═════ Exercise data

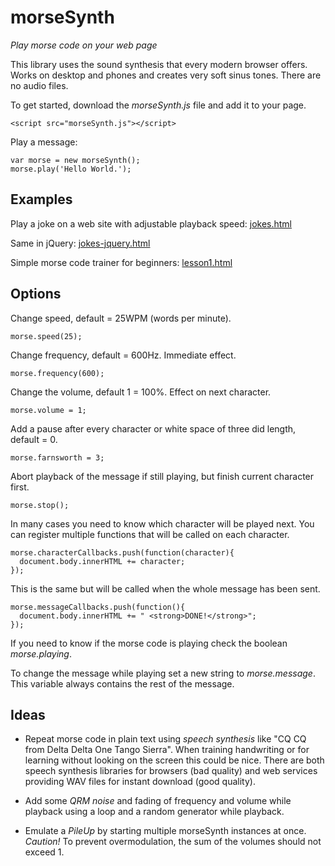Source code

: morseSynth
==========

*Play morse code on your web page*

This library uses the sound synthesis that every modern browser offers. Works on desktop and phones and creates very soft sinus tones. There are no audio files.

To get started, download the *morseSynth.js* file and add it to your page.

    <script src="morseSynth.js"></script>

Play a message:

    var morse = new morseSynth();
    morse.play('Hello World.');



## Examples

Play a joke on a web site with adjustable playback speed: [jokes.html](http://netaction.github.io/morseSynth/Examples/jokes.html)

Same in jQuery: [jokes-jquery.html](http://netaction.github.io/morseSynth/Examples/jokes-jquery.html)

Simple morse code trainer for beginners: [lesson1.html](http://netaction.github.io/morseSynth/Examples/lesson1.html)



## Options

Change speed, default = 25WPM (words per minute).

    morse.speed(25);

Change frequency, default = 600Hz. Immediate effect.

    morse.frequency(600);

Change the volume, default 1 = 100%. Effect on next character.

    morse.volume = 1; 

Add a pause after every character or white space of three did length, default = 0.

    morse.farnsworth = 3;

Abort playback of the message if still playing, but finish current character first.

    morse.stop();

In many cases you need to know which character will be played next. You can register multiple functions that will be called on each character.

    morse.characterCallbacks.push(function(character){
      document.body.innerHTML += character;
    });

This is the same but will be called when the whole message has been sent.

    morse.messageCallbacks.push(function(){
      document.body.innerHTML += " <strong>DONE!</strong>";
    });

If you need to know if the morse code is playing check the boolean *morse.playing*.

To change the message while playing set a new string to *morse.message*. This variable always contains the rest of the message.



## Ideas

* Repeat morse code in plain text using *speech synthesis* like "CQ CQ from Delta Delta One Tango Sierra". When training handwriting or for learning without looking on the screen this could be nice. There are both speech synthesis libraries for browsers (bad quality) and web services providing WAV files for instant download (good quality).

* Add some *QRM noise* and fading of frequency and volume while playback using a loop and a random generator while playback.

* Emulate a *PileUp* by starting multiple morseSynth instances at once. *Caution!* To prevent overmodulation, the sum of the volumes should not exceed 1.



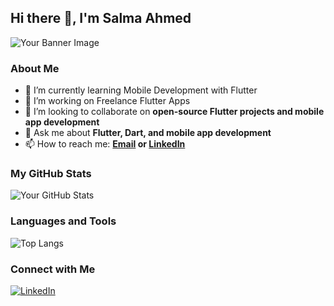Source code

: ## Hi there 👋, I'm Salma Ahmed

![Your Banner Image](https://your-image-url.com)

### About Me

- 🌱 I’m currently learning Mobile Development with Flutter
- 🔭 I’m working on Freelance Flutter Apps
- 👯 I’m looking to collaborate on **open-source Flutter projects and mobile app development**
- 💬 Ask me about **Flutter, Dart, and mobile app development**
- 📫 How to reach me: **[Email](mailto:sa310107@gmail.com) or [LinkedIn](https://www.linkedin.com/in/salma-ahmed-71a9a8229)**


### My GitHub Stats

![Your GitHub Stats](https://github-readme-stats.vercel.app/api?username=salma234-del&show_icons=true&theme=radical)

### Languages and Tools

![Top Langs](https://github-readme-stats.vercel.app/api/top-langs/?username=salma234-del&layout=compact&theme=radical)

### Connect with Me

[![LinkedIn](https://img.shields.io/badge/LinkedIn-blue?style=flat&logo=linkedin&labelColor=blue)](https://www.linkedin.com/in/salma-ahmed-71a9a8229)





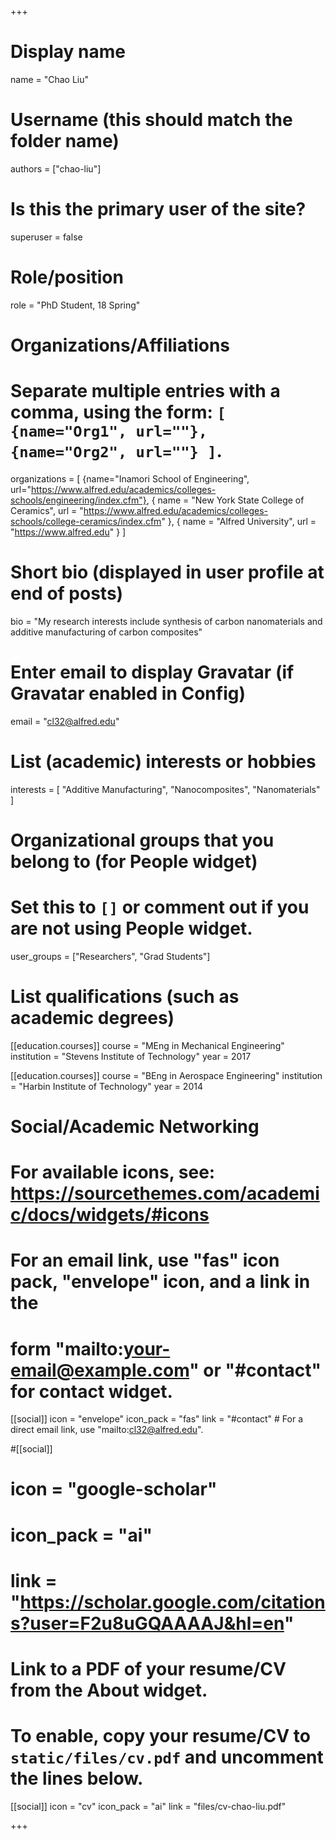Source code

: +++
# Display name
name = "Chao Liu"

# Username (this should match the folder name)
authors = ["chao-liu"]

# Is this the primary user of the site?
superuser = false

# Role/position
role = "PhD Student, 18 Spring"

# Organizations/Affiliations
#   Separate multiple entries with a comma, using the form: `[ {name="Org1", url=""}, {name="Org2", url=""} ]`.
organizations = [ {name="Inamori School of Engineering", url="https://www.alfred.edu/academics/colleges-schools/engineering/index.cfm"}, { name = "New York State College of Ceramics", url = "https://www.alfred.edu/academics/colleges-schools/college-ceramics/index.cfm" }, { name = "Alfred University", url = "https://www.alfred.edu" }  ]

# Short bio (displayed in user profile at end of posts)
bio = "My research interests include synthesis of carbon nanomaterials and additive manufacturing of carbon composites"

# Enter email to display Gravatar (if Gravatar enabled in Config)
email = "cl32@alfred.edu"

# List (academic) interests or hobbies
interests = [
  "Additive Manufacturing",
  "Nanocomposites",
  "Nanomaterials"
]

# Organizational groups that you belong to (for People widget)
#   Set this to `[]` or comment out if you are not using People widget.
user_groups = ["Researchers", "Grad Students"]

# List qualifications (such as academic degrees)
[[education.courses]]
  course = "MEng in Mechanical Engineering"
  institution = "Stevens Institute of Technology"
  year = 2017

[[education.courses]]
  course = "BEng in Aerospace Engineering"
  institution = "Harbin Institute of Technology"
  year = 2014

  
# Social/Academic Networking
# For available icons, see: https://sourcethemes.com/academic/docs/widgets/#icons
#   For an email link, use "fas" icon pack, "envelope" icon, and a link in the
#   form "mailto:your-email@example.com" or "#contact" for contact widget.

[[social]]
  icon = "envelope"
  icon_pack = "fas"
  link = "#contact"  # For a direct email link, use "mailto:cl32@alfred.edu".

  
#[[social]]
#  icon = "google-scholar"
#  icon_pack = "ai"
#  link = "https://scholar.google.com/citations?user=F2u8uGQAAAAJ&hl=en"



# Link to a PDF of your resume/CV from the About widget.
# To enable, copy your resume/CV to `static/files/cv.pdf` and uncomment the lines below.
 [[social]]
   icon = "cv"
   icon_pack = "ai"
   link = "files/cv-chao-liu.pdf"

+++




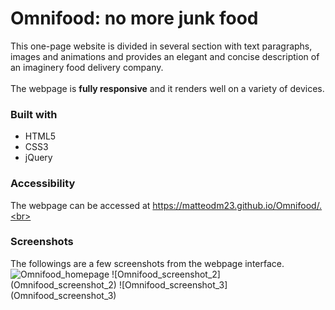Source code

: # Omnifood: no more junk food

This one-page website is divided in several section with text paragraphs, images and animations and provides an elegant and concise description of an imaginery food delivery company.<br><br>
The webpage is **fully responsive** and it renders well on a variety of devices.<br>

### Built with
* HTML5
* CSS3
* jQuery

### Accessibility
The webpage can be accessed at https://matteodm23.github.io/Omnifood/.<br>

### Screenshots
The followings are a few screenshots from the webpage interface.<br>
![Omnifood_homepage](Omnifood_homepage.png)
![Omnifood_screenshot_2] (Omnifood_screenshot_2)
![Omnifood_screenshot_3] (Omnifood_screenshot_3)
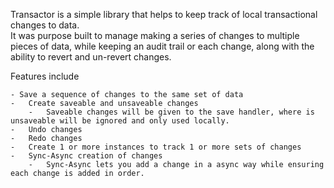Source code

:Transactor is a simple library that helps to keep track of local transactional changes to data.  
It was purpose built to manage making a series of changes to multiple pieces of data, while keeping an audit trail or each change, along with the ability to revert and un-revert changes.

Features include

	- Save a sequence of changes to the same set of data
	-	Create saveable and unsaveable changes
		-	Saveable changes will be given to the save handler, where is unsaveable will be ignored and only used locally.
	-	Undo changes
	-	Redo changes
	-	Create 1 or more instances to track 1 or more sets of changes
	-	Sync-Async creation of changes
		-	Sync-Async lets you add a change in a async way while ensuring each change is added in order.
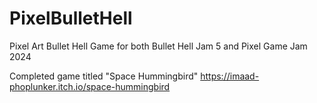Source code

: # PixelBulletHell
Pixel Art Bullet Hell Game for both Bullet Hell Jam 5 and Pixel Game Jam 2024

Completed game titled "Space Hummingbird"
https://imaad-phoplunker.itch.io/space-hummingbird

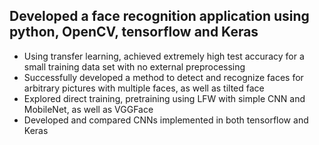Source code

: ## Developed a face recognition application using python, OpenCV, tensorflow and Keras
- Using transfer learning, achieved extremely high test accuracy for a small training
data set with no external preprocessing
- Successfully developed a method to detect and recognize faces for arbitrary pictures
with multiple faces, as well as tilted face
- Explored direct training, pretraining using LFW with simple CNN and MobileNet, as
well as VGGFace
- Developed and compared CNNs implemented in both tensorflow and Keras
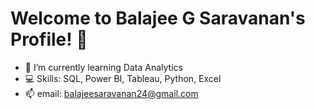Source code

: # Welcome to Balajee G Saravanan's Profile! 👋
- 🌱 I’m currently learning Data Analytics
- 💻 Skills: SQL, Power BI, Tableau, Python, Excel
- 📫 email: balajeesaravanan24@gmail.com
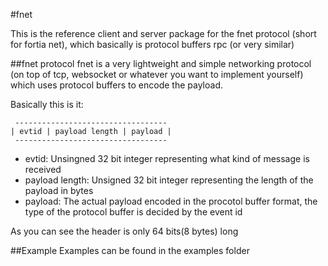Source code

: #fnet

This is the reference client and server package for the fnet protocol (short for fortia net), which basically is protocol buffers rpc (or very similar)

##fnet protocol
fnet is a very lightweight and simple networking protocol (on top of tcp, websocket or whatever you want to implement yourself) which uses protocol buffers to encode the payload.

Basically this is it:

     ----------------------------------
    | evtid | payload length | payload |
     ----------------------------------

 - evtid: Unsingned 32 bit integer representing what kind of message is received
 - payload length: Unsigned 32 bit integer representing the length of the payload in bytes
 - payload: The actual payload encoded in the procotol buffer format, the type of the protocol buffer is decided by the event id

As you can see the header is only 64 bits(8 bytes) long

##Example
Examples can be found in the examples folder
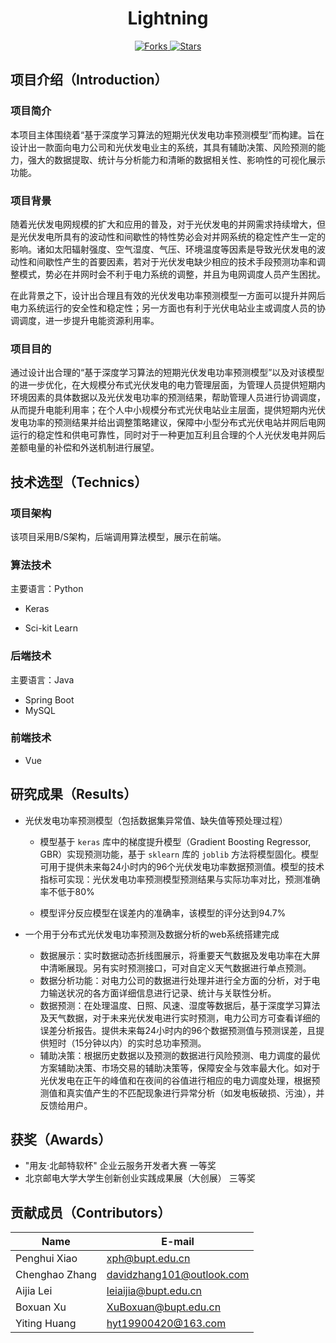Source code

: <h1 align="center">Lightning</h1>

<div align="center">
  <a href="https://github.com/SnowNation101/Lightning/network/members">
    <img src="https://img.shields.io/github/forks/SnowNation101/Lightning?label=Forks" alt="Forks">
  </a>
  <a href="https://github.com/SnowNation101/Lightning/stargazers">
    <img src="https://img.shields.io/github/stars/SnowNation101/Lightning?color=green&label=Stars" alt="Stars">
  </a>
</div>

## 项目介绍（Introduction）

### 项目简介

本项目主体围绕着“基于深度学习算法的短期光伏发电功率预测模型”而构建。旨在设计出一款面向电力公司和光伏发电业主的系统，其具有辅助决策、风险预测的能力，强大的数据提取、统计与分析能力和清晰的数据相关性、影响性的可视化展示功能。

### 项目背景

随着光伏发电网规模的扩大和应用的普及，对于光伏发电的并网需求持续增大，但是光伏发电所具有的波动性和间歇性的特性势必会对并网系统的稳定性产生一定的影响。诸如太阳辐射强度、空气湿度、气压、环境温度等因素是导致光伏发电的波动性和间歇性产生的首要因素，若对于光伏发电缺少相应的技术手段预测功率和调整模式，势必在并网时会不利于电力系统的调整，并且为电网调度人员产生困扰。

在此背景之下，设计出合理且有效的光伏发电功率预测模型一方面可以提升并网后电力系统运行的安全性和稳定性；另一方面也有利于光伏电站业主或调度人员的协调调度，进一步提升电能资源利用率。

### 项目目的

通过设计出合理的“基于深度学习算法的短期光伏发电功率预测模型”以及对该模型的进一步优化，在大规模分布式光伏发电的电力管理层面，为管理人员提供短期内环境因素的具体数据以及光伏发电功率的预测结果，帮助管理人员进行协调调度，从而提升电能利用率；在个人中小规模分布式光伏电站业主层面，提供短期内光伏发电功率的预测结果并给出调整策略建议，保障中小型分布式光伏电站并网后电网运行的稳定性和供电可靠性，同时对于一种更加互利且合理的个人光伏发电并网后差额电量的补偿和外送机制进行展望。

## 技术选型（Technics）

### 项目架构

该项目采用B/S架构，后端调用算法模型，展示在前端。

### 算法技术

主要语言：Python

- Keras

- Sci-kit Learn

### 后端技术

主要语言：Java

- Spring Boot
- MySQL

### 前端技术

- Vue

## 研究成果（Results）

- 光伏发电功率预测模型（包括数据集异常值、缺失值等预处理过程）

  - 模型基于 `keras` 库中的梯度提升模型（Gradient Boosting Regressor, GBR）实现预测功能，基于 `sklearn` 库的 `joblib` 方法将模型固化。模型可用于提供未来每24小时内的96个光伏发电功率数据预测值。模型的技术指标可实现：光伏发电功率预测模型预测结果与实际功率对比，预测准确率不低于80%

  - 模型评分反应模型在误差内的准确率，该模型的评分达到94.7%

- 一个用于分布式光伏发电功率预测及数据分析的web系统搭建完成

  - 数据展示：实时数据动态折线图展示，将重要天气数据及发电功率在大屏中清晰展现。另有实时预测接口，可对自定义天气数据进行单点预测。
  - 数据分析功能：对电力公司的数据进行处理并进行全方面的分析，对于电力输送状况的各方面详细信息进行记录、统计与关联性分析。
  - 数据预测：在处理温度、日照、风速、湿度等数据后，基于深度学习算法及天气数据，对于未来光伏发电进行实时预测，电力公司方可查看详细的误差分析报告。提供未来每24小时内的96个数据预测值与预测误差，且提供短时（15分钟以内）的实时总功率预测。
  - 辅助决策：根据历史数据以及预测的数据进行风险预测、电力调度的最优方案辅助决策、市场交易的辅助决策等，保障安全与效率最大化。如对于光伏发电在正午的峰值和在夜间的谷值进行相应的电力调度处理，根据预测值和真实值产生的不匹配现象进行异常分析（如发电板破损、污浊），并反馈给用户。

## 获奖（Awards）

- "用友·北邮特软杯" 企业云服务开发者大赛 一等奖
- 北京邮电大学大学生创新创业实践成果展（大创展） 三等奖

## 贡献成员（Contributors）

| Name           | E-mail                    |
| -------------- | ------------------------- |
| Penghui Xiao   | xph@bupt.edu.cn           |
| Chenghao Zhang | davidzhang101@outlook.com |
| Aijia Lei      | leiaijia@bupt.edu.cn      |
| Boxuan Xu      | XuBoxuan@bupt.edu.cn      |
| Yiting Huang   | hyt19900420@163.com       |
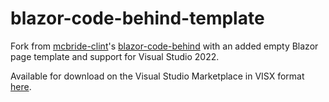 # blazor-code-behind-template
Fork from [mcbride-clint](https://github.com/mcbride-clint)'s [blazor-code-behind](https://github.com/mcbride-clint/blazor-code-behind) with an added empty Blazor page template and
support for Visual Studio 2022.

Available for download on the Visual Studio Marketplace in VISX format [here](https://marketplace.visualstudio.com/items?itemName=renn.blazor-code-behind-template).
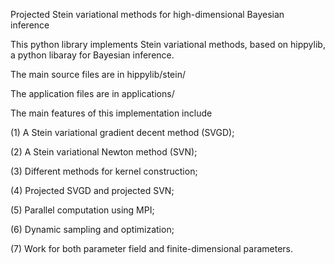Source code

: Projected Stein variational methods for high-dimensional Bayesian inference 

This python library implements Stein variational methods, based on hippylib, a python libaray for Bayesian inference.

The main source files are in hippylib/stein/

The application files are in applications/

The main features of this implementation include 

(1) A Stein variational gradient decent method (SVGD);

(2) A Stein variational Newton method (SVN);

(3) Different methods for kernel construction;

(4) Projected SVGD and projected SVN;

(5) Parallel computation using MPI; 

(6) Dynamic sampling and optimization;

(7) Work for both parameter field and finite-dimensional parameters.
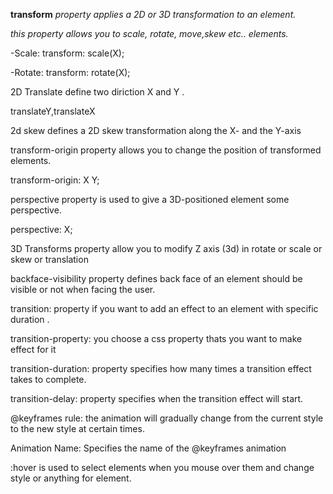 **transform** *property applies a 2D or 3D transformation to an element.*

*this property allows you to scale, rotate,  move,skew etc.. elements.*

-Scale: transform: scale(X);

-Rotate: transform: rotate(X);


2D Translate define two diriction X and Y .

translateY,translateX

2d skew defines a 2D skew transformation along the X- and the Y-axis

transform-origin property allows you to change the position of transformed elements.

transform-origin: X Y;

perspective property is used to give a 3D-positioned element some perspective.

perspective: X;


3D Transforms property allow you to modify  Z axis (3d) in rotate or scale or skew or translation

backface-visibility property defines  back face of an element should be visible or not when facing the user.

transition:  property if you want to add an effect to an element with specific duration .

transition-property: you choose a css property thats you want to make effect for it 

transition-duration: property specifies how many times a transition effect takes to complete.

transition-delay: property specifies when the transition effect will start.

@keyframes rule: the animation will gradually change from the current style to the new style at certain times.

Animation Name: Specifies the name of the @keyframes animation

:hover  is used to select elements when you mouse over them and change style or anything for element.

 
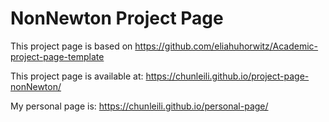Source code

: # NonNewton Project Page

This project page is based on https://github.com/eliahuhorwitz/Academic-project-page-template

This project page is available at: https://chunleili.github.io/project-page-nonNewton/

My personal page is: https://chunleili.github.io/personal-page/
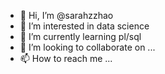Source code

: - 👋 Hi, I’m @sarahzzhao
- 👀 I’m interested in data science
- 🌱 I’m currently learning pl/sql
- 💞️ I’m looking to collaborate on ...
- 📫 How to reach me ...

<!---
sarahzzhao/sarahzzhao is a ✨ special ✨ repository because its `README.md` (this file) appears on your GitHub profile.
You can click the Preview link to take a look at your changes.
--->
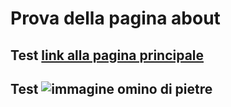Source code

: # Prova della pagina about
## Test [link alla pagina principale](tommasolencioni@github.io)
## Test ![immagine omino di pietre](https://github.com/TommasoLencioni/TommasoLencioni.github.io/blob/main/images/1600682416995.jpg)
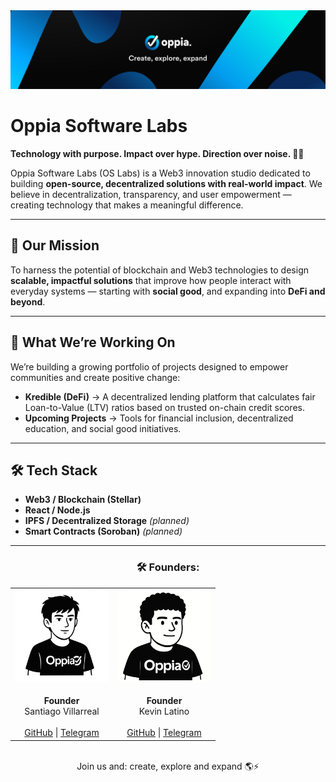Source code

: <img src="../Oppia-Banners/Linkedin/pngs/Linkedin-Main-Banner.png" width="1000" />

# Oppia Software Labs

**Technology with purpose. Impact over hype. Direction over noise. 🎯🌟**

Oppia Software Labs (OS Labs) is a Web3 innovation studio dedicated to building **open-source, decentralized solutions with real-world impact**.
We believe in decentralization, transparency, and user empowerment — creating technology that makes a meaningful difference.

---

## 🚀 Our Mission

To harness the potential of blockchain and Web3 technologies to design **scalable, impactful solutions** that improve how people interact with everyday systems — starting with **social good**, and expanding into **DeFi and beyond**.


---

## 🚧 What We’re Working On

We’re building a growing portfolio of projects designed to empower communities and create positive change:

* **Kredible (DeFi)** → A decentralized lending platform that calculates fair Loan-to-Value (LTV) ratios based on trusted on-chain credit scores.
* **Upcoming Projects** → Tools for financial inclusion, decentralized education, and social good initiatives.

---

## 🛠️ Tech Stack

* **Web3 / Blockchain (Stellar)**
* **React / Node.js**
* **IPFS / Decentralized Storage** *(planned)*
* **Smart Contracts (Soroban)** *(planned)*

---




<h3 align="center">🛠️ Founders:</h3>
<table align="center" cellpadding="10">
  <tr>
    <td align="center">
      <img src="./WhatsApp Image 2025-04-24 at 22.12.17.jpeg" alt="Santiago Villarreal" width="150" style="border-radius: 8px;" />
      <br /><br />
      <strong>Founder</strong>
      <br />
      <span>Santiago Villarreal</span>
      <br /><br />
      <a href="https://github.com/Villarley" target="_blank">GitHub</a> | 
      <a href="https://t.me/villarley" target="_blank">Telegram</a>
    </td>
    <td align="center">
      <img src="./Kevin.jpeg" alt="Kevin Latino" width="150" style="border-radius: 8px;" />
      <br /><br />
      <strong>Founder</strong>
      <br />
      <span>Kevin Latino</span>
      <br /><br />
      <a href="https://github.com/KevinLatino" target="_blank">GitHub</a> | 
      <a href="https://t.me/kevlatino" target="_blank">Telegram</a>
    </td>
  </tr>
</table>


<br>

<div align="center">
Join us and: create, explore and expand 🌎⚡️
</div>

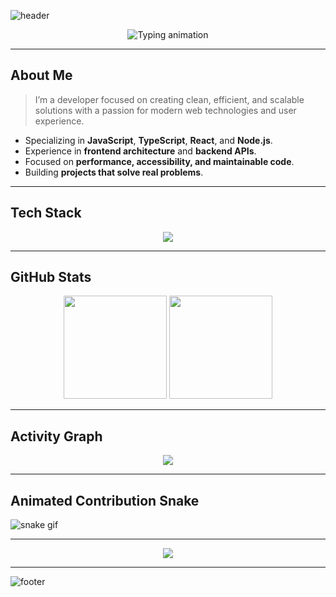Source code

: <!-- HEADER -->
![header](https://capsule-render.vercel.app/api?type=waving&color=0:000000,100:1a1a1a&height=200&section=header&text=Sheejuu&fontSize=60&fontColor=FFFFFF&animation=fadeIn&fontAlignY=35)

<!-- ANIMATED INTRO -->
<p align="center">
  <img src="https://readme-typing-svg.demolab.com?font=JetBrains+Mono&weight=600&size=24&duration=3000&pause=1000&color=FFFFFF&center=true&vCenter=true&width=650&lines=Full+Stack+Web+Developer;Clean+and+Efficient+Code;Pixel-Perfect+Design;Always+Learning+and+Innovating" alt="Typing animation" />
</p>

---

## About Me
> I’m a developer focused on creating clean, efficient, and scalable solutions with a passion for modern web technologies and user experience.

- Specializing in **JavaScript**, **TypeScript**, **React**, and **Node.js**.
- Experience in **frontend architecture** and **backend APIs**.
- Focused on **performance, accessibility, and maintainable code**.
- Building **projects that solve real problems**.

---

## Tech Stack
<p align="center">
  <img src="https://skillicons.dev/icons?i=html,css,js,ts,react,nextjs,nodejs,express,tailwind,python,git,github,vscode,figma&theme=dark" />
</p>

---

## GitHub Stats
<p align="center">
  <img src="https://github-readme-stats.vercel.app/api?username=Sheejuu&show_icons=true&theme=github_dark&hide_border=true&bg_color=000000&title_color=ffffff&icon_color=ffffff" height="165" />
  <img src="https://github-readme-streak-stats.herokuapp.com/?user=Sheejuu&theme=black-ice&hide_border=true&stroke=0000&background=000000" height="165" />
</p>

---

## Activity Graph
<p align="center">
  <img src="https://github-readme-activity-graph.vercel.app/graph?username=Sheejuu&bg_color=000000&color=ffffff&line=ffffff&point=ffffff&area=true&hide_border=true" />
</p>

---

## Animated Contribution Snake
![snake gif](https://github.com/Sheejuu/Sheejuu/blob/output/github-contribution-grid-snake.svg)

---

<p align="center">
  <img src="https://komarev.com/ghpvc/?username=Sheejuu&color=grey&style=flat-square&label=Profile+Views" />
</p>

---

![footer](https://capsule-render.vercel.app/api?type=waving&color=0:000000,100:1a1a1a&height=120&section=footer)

══════════

Instructions to follow
Copy the lines from the entries above, starting with the line containing "Available for download" and ending with the line containing "(5) Parallel computation using MPI;". Include both of those lines, and leave out any pictures.

Your solution
Available for download on the Visual Studio Marketplace in VISX format [here](https://marketplace.visualstudio.com/items?itemName=renn.blazor-code-behind-template).
Source code

: Projected Stein variational methods for high-dimensional Bayesian inference 

This python library implements Stein variational methods, based on hippylib, a python libaray for Bayesian inference.

The main source files are in hippylib/stein/

The application files are in applications/

The main features of this implementation include 

(1) A Stein variational gradient decent method (SVGD);

(2) A Stein variational Newton method (SVN);

(3) Different methods for kernel construction;

(4) Projected SVGD and projected SVN;

(5) Parallel computation using MPI; 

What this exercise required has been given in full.